For the longest time, I’ve wondered why scientists have not done more straightforward, direct comparisons of the health outcomes of vaccinated children versus those whose parents have chosen not to vaccinate them.
After all, that would provide the definitive answer, wouldn’t it? No more of this shilly-shallying back and forth; if you took a group of kids around the same age, half of whom were vaccinated while the other half were not, and checked which group had the better health outcomes, the vaccine debate would be over.
The Centers for Disease Control and Prevention (CDC) and other agencies have stubbornly refused to promote such uncomplicated, straight-forward scientific analyses – no points for figuring out why – but a group of scientists from the School of Public Health at Jackson State University has nonetheless risen to the challenge.
For those who have been warning parents about the dangers of vaccines for years, like Mike Adams, the Health Ranger, and Robert F. Kennedy, Jr., the scientists’ findings are not the least bit surprising.
===============
(CHECK YOUR UNDERSTANDING)
1. In order of appearance, list every person and institution the vaccine passage names. Treat an abbreviation or nickname as part of the name it goes with, and list a school and its university separately.
2. Transcribe the vaccine passage word for word, starting with "For the longest" and going on through "to vaccinate them.".

(EXTRACTED ENTRIES)
===============
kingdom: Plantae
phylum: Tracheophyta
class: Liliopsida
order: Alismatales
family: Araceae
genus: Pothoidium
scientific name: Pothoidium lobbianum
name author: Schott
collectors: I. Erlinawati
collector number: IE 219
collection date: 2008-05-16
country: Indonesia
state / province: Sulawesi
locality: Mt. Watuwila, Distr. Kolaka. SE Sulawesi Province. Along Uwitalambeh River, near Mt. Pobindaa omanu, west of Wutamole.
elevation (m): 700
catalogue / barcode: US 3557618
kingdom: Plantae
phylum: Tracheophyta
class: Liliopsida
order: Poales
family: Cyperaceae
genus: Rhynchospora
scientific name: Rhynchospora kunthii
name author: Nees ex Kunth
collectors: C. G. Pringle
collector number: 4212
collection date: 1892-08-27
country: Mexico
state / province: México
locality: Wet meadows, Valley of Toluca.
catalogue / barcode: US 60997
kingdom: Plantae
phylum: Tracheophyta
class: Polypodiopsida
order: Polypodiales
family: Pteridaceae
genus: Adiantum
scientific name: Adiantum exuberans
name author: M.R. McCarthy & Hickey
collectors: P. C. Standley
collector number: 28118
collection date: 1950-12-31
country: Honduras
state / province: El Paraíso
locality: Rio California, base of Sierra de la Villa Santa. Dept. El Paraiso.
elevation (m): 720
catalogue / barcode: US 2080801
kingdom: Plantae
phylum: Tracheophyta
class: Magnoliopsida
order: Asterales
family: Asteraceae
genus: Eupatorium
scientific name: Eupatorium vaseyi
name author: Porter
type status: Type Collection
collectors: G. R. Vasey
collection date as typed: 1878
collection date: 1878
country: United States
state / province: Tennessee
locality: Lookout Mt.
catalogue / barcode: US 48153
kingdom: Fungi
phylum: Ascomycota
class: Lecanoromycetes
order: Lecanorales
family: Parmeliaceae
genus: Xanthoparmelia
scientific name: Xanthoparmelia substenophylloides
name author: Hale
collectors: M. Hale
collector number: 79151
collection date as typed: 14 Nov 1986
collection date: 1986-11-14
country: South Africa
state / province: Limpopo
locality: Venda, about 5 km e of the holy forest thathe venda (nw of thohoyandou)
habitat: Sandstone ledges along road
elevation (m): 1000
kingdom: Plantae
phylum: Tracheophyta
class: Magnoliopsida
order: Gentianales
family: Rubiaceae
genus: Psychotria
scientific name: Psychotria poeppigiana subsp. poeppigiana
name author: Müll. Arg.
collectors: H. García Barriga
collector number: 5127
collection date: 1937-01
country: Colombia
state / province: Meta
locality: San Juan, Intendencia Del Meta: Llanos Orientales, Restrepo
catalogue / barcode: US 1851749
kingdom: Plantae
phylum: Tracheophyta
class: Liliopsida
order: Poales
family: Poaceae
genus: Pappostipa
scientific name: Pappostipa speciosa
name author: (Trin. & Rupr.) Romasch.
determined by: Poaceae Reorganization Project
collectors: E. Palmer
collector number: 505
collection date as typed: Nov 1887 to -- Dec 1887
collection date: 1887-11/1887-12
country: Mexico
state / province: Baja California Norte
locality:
===============
(ANSWERS)
1.
- Centers for Disease Control and Prevention (CDC)
- School of Public Health
- Jackson State University
- Mike Adams (the Health Ranger)
- Robert F. Kennedy, Jr.

2.
For the longest time, I’ve wondered why scientists have not done more straightforward, direct comparisons of the health outcomes of vaccinated children versus those whose parents have chosen not to vaccinate them.